_GIVEN PASSAGE_
Carlos Lopez, winner of the sixth leg of the Longines FEI World Cup™ Jumping 2014/2015 Western European League in Madrid, Spain today, pictured with his winning horse, Prince de la Mare, and Longines Brand Manager for Spain, Miguel Angel Palmer. (FEI/Herve Bonnaud)
Madrid (ESP), 30 November 2014 – Colombia’s Carlos Lopez and Prince de la Mare seized victory in today’s sixth leg of the Longines FEI World Cup™ Jumping 2014/2015 Western European League in Madrid, Spain.
The 49-year-old rider who took team bronze at the FEI Central American and Caribbean Games on home turf in Bogota in 2006, and who finished 18th individually at the Alltech FEI World Equestrian Games™ 2014 in Normandy, was fourth to go in the electrifying 11-horse jump-off.
And despite their most gallant attempts, the rest just couldn’t catch him, with Australia’s Edwina Tops-Alexander coming closest with a last-to-go run partnering Lintea Tequila. Talented young Frenchman, 23-year-old Alexandre Fontanelle, slotted into third with Prime Time des Vagues, while Italy’s Emanuele Gaudiano and Admara 2 lined up fourth.
This was the first time for Madrid to host to a leg of the FEI World Cup™ Jumping series, and the action took place at the Fiera Exhibition Centre close to the airport.
Course designer, Spain’s Javier Trenor, presented a track filled with challenging oxers and demanding attention to detail all the way. The triple-combination at fence six – oxer, vertical, oxer on a two-stride to one-stride pattern – claimed plenty of scalps, while another influential obstacle was the double at fence 10.
It was a truly international jump-off with two representatives from Spain and the remaining nine flying the flags of different nations.
Led the way
Belgium’s Judy-Ann Melchior led the way with a clear but cautious run with As Cold as Ice Z to set the early target at 41.80 seconds. Switzerland’s Paul Estermann was also making his Longines FEI World Cup™ Jumping 2014 season debut, and although he broke the beam more than two seconds sooner he left the 1.55m oxer at fence seven on the floor to stay out of contention.
The jump-off track began with the vertical at fence three and continued through the oxer at four, the 1.60m vertical at five and the first two elements of the triple-combination at fence six, following which riders could pick up time with a tight left-handed roll-back to the oxer at seven. From there it was a long run to the water-tray vertical at nine before pulling hard left and galloping the full length of the arena to the final oxer, formerly fence two.
These long runs are always designed to keep both riders and spectators on the edge of their seats, and this one provided plenty of drama.

_PROBLEMS AND TASKS_
#1 Which horses are named in the Madrid show-jumping report? List every one.
#2 Answer these from the Madrid show-jumping report:
(a) How old is Carlos Lopez?
(b) Who designed the course?
(c) What time did Judy-Ann Melchior set as the early target?
#3 Can you rewrite the Madrid show-jumping report, starting with "It was a truly" and going on through "out of contention.", with "cautious" replaced by "careful"?

Data excerpts
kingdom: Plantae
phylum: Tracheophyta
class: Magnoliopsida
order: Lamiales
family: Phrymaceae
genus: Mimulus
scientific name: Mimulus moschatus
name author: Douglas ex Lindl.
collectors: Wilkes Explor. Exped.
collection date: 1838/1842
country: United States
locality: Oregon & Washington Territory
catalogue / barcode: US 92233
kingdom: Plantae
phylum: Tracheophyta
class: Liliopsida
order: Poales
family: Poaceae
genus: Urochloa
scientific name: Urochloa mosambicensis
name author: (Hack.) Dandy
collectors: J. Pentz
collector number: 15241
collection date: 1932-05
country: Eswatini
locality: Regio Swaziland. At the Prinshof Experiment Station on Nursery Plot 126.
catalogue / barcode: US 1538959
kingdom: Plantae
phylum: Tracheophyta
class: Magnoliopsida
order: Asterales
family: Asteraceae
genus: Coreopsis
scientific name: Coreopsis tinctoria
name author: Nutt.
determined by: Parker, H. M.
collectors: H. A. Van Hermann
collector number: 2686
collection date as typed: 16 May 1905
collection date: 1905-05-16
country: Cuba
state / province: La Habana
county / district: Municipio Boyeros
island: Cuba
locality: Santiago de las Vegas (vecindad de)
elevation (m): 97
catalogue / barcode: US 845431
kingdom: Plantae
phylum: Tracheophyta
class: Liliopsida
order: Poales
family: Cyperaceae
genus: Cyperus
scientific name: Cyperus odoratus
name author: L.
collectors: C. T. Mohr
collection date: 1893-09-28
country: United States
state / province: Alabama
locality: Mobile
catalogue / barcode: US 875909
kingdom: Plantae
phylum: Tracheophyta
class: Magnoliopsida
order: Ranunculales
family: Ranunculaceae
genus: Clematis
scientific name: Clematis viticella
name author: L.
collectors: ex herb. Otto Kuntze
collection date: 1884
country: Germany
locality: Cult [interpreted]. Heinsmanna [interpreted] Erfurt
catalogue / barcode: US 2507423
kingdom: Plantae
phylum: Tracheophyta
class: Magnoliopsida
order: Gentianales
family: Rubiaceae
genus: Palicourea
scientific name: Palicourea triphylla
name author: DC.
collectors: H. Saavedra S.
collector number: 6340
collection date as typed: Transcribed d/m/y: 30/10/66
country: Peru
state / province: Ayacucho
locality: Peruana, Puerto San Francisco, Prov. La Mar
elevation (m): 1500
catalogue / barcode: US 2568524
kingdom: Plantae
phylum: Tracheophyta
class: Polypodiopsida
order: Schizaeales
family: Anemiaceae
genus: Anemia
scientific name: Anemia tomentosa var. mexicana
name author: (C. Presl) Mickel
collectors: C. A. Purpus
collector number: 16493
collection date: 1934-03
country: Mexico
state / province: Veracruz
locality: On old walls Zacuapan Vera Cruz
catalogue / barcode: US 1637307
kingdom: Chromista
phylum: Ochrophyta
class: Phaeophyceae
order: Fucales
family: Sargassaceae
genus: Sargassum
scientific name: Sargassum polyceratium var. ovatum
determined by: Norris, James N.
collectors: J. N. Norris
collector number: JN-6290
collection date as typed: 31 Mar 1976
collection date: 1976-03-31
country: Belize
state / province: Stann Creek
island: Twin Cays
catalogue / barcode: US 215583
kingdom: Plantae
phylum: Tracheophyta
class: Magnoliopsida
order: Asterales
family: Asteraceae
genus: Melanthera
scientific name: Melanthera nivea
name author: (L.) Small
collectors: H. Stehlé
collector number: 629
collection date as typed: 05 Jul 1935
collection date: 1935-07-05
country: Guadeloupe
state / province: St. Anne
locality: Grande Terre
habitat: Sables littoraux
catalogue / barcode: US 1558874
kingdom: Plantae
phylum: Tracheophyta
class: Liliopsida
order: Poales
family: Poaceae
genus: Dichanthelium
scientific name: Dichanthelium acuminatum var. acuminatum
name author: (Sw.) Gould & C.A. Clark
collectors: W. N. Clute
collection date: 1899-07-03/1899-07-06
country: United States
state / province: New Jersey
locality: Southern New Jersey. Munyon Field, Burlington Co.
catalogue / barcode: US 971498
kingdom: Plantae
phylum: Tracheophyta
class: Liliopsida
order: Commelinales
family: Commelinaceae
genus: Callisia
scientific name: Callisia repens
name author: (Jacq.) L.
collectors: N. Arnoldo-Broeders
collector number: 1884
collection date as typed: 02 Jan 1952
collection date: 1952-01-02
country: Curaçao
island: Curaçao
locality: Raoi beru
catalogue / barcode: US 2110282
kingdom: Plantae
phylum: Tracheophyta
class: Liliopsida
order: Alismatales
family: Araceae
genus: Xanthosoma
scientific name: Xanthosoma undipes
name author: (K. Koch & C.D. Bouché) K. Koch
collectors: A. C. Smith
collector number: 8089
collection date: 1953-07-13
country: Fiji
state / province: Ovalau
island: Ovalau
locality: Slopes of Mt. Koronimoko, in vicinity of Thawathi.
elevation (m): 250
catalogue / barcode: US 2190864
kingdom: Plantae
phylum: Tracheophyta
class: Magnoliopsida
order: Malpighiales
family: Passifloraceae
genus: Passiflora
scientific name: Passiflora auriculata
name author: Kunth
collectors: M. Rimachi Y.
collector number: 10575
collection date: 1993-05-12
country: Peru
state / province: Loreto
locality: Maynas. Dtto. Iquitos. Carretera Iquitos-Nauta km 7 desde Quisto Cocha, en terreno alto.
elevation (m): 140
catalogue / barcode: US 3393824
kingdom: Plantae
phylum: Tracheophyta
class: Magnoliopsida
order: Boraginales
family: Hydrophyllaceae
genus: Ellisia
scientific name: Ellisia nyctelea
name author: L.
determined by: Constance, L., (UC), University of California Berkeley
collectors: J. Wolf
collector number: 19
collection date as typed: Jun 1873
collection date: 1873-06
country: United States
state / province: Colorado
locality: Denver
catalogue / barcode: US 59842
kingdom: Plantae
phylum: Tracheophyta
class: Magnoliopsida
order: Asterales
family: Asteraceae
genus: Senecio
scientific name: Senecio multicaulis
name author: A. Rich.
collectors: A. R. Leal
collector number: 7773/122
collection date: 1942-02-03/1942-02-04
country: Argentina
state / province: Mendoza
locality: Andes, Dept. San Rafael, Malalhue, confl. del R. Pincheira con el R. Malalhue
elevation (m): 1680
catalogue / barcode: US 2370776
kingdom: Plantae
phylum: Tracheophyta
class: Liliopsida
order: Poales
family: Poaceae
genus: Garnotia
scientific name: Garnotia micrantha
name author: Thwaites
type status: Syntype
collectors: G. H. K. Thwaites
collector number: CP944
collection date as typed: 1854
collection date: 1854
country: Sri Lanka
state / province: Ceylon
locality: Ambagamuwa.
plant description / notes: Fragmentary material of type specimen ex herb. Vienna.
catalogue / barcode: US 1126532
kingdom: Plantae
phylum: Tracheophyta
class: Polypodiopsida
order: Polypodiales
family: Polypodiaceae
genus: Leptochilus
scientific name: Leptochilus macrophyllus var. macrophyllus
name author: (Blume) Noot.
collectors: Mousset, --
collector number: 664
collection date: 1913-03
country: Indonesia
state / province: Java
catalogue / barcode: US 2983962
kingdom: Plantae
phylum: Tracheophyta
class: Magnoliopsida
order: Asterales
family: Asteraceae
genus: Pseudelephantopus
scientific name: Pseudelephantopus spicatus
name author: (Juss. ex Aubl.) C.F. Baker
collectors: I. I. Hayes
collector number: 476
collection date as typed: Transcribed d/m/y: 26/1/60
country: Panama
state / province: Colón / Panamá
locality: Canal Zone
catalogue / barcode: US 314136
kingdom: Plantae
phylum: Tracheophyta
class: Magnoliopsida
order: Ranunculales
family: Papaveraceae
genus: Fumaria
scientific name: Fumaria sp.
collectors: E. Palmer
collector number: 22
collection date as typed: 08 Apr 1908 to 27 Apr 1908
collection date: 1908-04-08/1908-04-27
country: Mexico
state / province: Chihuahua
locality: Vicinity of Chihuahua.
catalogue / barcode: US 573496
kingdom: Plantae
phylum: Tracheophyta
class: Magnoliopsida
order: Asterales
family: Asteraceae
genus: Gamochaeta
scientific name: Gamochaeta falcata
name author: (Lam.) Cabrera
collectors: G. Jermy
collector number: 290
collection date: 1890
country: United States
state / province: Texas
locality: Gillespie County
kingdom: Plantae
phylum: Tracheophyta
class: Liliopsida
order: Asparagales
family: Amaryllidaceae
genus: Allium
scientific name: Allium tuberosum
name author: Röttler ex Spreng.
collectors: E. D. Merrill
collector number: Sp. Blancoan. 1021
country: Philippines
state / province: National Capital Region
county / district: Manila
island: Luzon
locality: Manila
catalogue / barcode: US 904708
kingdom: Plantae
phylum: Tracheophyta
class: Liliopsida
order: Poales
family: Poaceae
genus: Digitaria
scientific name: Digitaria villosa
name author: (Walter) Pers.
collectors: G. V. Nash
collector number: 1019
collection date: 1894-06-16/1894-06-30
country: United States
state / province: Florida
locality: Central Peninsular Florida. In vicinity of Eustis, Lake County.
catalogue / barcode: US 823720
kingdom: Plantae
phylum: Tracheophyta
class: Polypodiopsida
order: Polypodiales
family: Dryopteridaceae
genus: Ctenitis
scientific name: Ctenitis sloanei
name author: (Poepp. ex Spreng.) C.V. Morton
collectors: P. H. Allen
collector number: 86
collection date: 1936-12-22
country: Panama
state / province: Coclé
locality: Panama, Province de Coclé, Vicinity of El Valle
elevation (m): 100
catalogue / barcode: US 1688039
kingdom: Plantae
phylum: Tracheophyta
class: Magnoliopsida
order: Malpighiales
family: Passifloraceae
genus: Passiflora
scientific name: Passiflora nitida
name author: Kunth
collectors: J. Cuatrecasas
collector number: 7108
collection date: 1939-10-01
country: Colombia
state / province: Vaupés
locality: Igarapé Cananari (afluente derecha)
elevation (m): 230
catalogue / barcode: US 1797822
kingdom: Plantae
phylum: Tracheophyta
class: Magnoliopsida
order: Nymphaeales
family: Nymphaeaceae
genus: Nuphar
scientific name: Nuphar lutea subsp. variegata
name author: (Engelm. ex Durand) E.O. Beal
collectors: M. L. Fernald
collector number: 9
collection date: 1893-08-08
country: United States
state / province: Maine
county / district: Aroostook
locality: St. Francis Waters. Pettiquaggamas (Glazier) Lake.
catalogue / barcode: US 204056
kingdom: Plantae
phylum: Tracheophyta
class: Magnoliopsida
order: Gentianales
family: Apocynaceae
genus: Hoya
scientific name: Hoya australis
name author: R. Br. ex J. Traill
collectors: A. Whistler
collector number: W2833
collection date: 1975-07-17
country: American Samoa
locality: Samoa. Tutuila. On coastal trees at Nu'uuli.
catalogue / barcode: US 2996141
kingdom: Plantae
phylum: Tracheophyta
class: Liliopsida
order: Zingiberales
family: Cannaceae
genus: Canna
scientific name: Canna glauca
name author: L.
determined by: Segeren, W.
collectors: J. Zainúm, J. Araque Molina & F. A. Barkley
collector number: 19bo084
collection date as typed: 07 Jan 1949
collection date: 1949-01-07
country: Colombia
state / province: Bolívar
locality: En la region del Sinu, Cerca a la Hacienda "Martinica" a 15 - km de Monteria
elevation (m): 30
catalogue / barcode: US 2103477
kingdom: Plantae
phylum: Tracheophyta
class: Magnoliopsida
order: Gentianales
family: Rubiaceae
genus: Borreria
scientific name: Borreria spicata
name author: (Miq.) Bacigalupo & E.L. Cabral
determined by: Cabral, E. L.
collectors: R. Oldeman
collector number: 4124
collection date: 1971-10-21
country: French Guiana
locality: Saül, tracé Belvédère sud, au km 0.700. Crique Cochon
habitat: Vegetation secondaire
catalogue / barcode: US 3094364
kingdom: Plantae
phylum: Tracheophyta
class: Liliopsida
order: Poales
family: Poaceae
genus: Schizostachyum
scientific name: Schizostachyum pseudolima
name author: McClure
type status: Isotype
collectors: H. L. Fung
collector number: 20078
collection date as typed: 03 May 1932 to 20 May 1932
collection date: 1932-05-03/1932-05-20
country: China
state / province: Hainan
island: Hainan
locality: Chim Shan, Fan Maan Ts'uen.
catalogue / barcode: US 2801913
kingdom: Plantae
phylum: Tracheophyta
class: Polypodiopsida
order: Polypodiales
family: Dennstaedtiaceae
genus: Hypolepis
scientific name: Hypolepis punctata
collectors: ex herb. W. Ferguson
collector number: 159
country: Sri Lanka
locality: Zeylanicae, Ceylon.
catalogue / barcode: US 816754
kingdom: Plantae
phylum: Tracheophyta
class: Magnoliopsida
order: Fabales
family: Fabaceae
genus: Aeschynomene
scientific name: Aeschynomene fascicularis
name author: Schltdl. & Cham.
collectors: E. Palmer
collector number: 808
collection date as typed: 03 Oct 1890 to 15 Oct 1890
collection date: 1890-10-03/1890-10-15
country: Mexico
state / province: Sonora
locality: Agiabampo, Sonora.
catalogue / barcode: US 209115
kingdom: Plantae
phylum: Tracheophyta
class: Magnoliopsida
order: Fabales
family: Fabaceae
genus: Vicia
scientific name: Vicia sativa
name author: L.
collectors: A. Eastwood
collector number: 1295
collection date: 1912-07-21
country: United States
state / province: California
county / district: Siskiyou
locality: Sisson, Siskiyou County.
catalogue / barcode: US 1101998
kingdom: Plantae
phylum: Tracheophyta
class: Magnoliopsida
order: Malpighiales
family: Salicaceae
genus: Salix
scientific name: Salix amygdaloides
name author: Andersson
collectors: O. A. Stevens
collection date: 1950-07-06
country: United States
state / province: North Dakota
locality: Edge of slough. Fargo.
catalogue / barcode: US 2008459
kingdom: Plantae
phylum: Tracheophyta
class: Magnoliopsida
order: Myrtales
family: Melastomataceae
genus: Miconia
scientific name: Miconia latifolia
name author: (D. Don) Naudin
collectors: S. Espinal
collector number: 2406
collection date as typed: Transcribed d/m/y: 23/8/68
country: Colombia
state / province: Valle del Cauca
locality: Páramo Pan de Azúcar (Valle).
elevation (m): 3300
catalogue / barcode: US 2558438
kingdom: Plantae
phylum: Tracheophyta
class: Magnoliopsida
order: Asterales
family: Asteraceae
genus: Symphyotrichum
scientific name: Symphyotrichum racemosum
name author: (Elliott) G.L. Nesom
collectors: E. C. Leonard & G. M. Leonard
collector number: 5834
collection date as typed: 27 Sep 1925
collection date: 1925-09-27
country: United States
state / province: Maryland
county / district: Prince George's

_SOLUTIONS BY TASK_
#1
Prince de la Mare
Lintea Tequila
Prime Time des Vagues
Admara 2
As Cold as Ice Z

#2
(a) 49
(b) Javier Trenor, of Spain
(c) 41.80 seconds

#3
It was a truly international jump-off with two representatives from Spain and the remaining nine flying the flags of different nations.
Led the way
Belgium’s Judy-Ann Melchior led the way with a clear but careful run with As Cold as Ice Z to set the early target at 41.80 seconds. Switzerland’s Paul Estermann was also making his Longines FEI World Cup™ Jumping 2014 season debut, and although he broke the beam more than two seconds sooner he left the 1.55m oxer at fence seven on the floor to stay out of contention.